RE: [ISSUE 34] Quality error category proposal

>> - when is "later"? after the summer or for ITS 3.0?
>
> We're actually starting work on this topic in another DFKI 
> project now, but I do not anticipate seeing anything 
> suitable until later this year at the earliest 
> (certainly later than September).

My question is: would the final definition of the additional info be in ITS 2.0?
I'm assuming yes.



> I think the URI pointer will be vital, even if it 
> doesn't take the form described, because we will 
> still need a way to point to the machine-readable
> definition of the error, however it will be defined.

If the info the URI is pointing too is to be part of ITS 2.0, then I have no problem with the model. Actually it may even make the XLIFF 2.0 mapping a lot easier.

My concern was that the additional info would not be part of ITS 2.0, then having just a very simplistic set of information for quality-error would have been not very useable.



>> type/code of error,
>
> This is actually what I see the URL as supplying. Just a 
> code by itself does not support interoperability. However,
> if we point to machine-readable information (and define 
> what that information looks like, which obviously won't 
> happen in the next week or so), then we can work towards 
> interoperability. Would that be OK for you, or are 
> you thinking of (a) a defined picklist or (b) simple native 
> codes (like the ones you supplied me a while back)? I'm 
> really hoping that your answer is that you don't want A or B.

If the goal is to define the full set of information for ITS 2.0, then I have no problem doing it step by step. I just think it shouldn't be done for after ITS 2.0.

As for the value of type type/code of the issue:

It seems we keep running into this pattern of needing a main finite list of values for interoperability and at the same time a way to optionally provide user-defined values.

The category + sub-category model we talked several times about may work here as well. Actually it would probably work very well.

The first part of the composite value (so called the category) would be a pre-defined ITS finite list. Something like: inline-code, whitespace, grammar, terminology, spelling, date-format, number-format, etc. Any tool can likely decide in which of this broad values the specific issue belongs.

Then they can, if they want to, supplement this with their more specialized type. That value would be composed of some authority identifier and the actual value, using a QName-like format for example.

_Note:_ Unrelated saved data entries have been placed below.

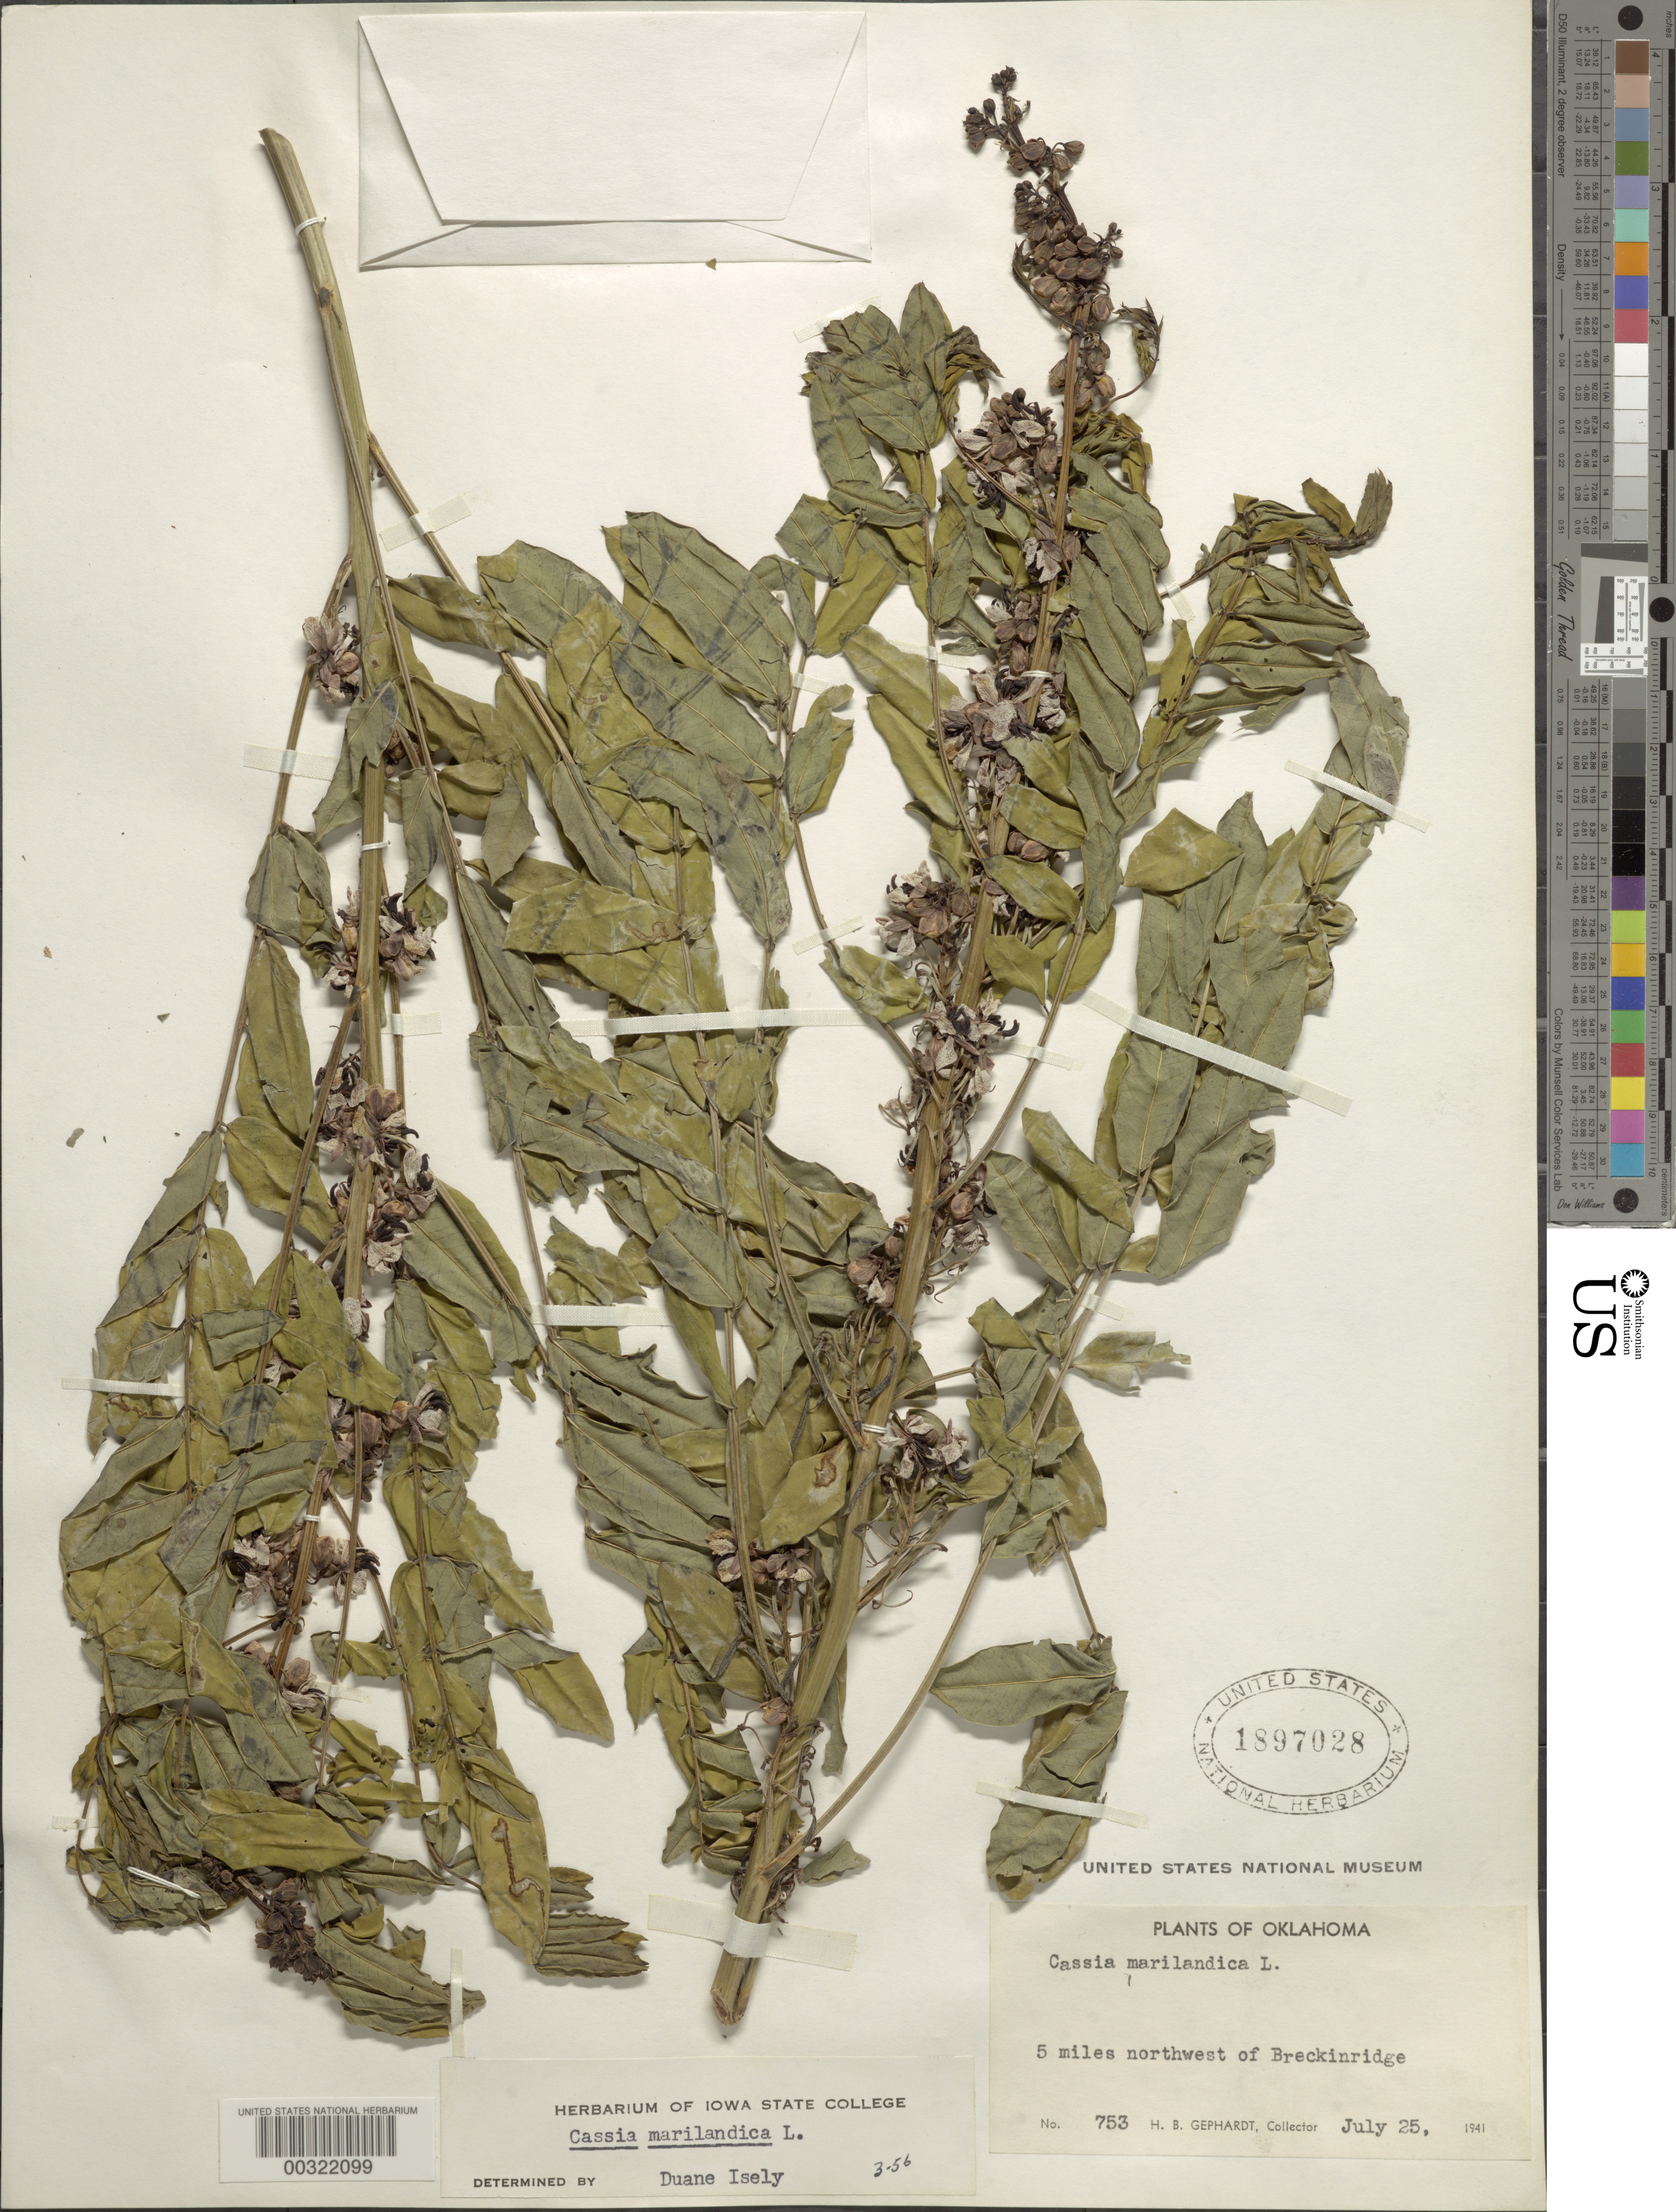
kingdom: Plantae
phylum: Tracheophyta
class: Magnoliopsida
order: Fabales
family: Fabaceae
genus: Senna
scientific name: Senna marilandica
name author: (L.) Link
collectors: H. Gephardt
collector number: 753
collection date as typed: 25 Jul 1941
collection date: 1941-07-25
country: United States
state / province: Oklahoma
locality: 5mi nw of breckinridge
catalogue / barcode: US 1897028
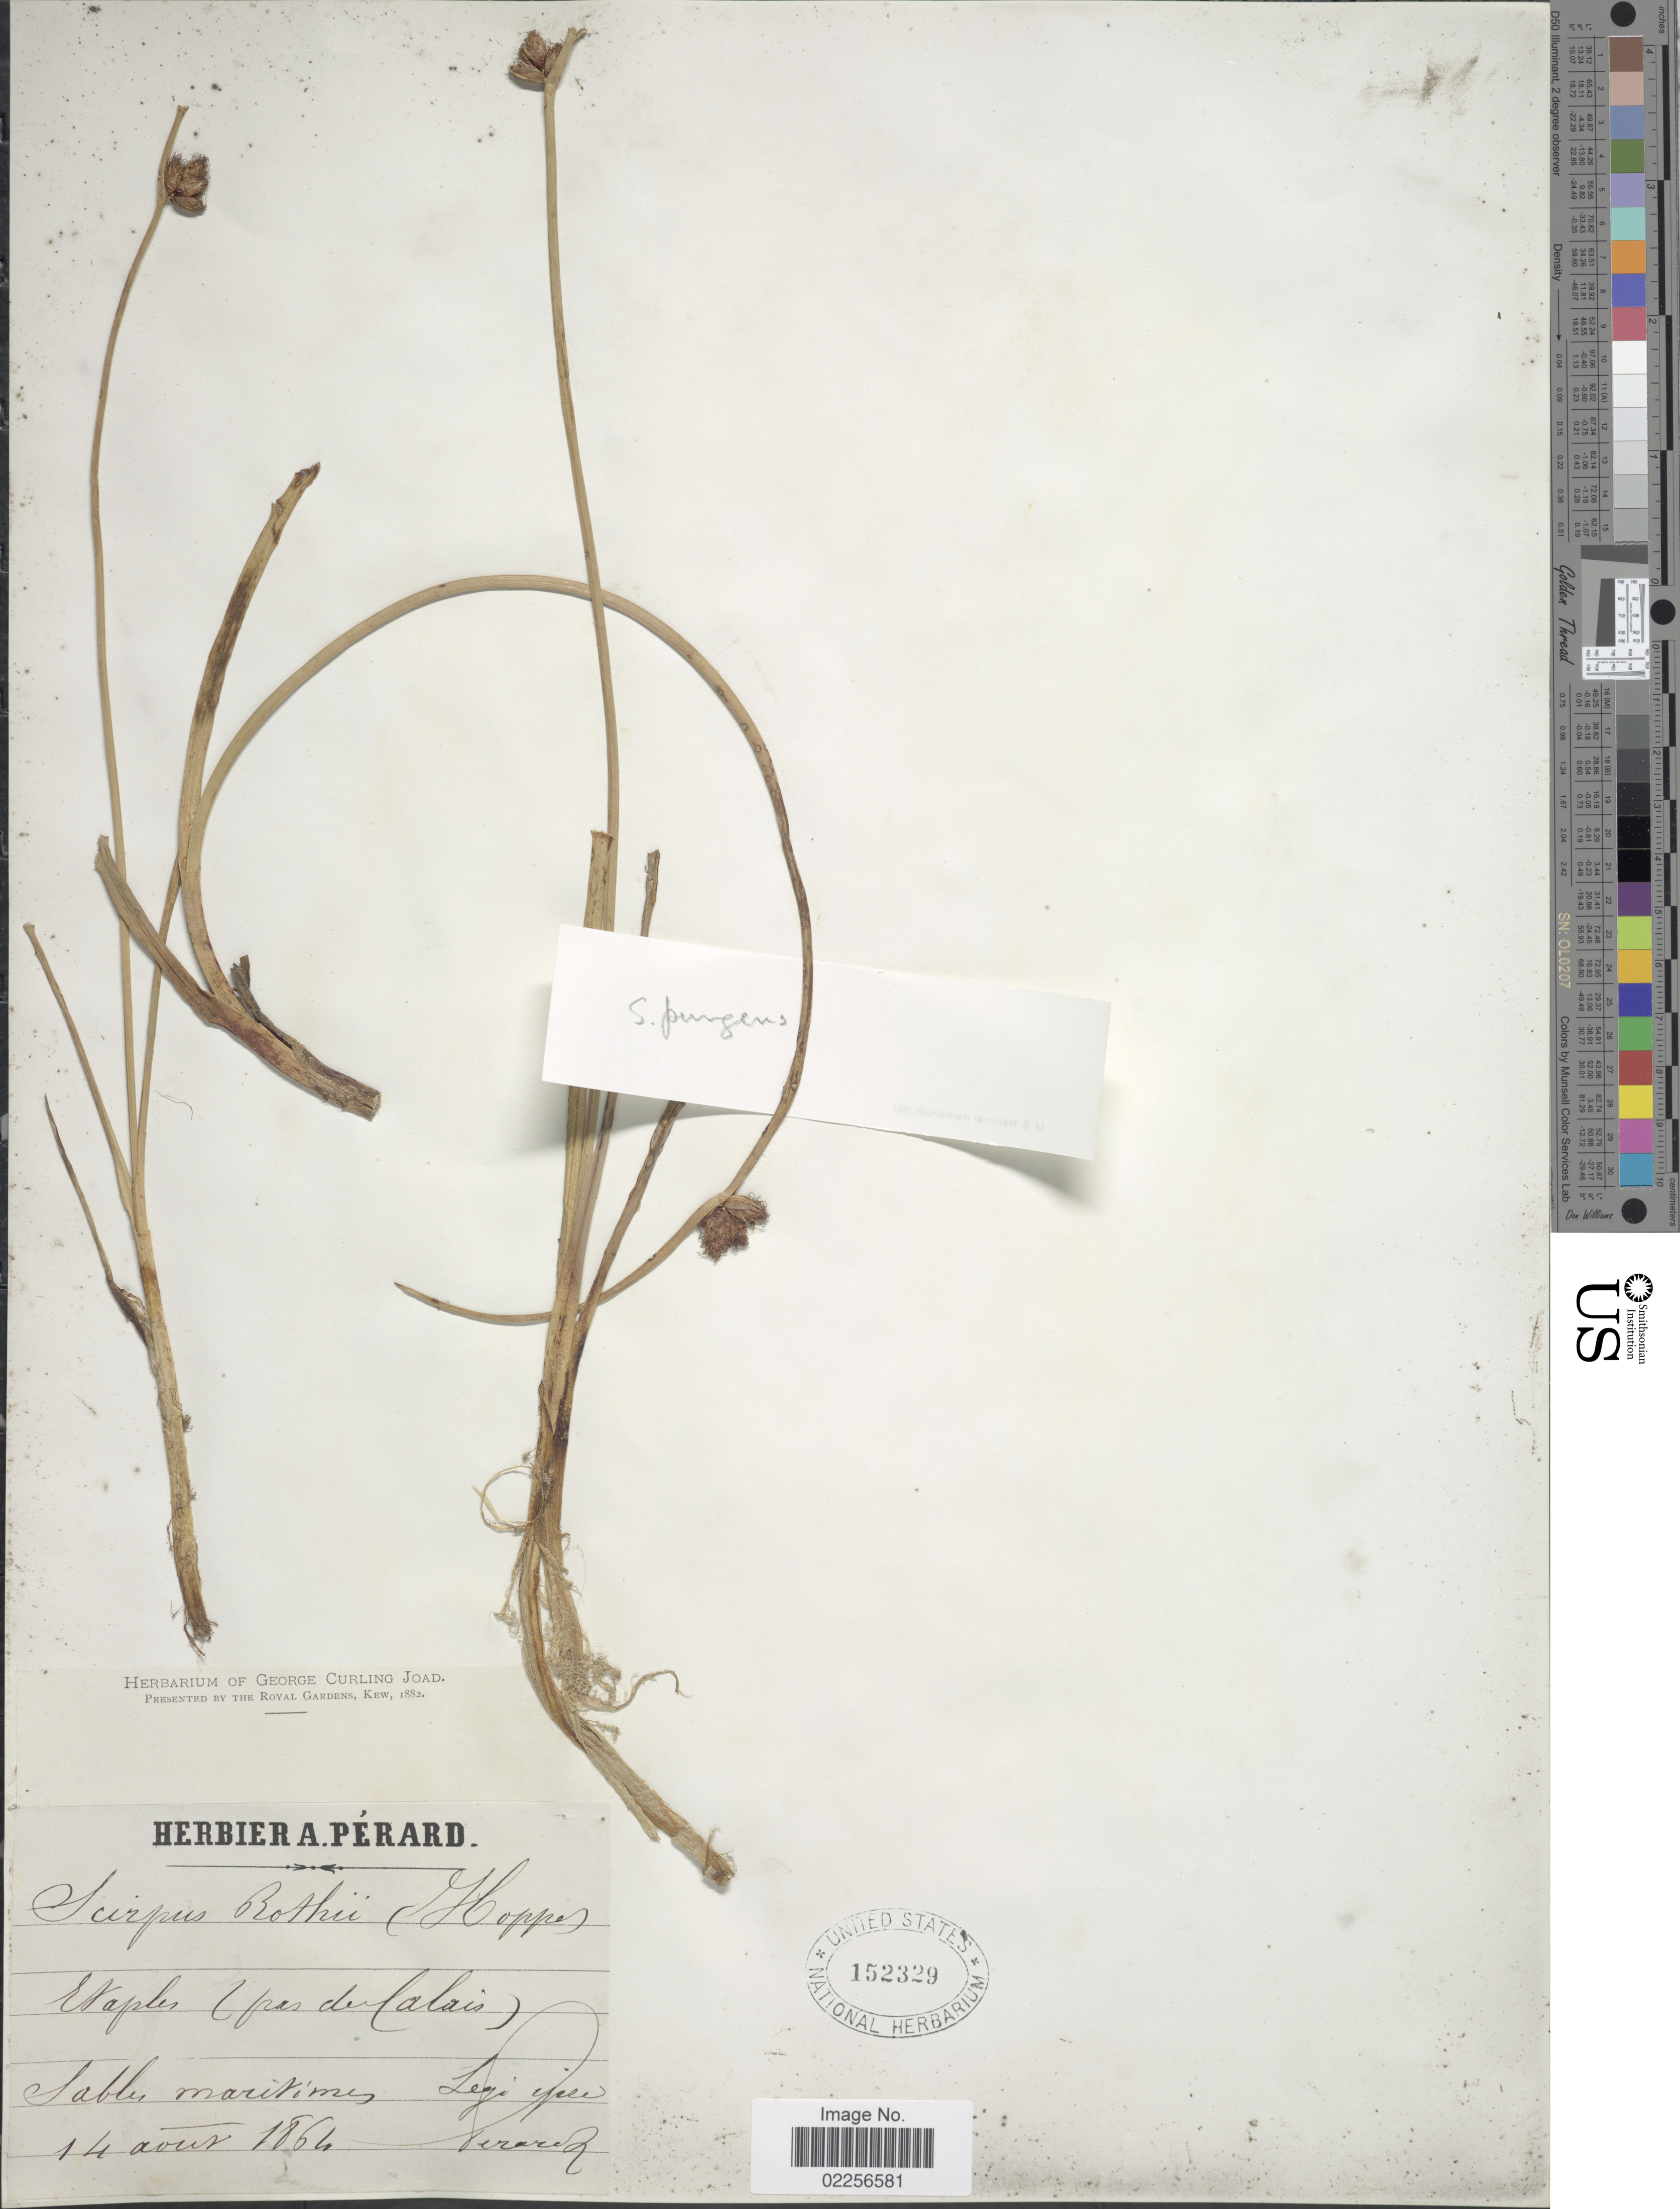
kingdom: Plantae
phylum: Tracheophyta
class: Liliopsida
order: Poales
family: Cyperaceae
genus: Schoenoplectus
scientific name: Schoenoplectus pungens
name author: (Vahl) Palla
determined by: Strong, Mark T., (BOT), Smithsonian Institution - National Museum of Natural History (UNITED STATES)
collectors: A. Perard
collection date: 1864-08-14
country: France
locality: Etaples (pas de Calais)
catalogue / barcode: US 152329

So used together we would have something like:

issueType="whitespace/enlaso:MISSING_LEADINGWS"

issueType="inline-code/enlaso:EXTRA_CODE"

or

issueType="whitespace" + issueSubType="enlaso:MISSING_LEADINGWS"

issueType="inline-code" + issueSubType="enlaso:EXTRA_CODE"

The actual notation using a single attribute or two is secondary. The idea is that the main category is mandatory if the sub-category is used, so tools can always fall back to the broad type of issue.



>> and a flag indicating if the given issue is active or not.
>
> Good suggestion. What values would you suggest? I think there 
> is more to it than whether it is active or not. For instance,
> a reviewer might catch and error and flag it in the file 
> (making it active). It then goes back to the translator, 
> who cannot resolve it or needs confirmation about the 
> proposed resolution, in which case it is still active but 
> you would treat it differently than in the first case. 

The simpler the better. Something like enabled='yes|no" would do fine IMO. It just says this issue is currently disable/enabled, that's all users care as far as my experience goes. It's mostly used to flag false-positives as the same user re-run the check after fixing a set of problems.



I would add one more information: An attribute to store a possible suggested replacement text. Quite a few issues can be fixed automatically, or with a simple human validation. That attribute would hold the content to substitute to the content selected for the annotation.